As the noble Earl, Lord Russell, has said, a boy who plays football and breaks a window will fall foul of the clause. Under the proposal a family could be evicted because of that damage. The court could not take mitigating circumstances into account. There must be countless other examples of minor, possibly unintentional, damage that could lead to families losing their homes. That would not be fair to tenants. Our package of measures to deal with anti-social behaviour in the social rented sector is a strong one which is designed to cover all aspects of such behaviour.
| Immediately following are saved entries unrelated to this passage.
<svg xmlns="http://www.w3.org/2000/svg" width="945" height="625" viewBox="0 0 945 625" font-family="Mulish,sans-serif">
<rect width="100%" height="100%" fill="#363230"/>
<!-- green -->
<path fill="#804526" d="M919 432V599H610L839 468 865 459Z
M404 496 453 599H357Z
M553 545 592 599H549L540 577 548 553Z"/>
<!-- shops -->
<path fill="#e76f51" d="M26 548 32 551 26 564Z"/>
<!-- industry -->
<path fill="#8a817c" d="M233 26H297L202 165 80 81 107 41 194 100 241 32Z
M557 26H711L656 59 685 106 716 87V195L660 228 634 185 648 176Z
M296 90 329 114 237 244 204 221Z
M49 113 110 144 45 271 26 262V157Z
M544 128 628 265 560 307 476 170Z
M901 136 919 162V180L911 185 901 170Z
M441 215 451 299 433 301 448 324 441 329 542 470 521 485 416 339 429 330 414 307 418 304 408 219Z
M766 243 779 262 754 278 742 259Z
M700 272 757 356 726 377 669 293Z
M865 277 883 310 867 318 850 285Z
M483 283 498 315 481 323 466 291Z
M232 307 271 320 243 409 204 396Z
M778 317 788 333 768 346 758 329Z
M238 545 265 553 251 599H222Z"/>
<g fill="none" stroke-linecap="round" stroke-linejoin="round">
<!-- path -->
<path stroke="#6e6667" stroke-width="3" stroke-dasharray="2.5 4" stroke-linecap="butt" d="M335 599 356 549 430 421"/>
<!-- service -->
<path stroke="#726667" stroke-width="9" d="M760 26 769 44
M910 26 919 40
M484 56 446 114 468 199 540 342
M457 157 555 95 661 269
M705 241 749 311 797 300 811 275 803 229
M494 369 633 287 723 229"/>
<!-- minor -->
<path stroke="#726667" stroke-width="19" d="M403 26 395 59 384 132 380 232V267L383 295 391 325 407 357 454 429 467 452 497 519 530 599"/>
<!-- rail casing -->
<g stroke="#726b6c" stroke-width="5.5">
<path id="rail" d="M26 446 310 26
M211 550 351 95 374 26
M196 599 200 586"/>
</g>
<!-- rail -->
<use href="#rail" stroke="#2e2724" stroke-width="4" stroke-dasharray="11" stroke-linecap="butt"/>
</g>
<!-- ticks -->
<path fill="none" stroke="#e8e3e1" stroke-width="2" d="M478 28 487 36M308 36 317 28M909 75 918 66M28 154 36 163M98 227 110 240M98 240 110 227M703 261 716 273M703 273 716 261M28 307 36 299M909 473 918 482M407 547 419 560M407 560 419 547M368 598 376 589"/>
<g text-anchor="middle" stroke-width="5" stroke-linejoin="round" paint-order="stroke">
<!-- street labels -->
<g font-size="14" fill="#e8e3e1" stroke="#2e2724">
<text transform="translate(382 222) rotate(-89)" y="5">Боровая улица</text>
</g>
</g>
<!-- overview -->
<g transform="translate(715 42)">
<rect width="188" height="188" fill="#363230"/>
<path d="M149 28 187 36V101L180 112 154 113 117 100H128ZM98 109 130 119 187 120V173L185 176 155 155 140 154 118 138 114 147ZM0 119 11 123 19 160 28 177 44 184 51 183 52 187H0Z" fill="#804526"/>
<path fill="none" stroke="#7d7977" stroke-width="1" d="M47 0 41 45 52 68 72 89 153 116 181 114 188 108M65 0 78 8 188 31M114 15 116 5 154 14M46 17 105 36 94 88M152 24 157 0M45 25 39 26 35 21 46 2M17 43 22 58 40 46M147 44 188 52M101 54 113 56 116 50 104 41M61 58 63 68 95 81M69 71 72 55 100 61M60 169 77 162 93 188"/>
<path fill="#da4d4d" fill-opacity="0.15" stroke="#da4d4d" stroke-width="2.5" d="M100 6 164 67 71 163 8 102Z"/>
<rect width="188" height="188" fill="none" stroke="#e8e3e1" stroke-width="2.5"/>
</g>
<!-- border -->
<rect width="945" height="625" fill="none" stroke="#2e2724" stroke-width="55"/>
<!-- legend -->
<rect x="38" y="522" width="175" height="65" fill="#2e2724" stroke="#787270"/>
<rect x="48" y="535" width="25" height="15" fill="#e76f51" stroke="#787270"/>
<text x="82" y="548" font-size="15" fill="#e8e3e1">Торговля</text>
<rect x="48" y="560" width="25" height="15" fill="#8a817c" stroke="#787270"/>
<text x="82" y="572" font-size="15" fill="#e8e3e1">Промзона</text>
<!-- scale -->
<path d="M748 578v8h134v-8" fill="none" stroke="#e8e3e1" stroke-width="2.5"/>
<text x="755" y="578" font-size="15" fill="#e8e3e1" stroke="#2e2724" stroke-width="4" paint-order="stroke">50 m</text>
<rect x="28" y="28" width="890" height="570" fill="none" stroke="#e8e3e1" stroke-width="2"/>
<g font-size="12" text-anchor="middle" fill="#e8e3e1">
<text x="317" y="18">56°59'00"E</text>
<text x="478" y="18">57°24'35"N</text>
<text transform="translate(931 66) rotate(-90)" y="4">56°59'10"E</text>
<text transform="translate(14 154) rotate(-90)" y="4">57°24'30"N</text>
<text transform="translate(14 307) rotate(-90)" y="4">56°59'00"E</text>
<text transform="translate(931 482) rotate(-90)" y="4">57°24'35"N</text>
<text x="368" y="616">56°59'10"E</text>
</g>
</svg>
I am aware that on occasions judges appear reluctant to grant possession orders, but I do not believe that the answer lies in cutting out the judiciary by giving mandatory grounds for possession; rather, it should be approached in other ways. One of these is the general raising of the profile of the issue, making judges aware of the deleterious effect that all anti-social behaviour can have on a community. More particularly, we are impressed by the work of the noble and learned Lord, Lord Woolf, as part of the Commission on Access to Justice, which recognises the unique nature of possession cases on the grounds of serious anti-social behaviour and the need to organise the civil justice system to deal with these matters as effectively as possible when they come before the courts. We expect to hear something from the noble and learned Lord on these subjects next month.
I hope, with the considerable comfort that I trust I have been able to give to the noble Baroness, that we are addressing the problems which she has identified in so far as we can without being unfair to tenants and that she will feel able to withdraw her amendments.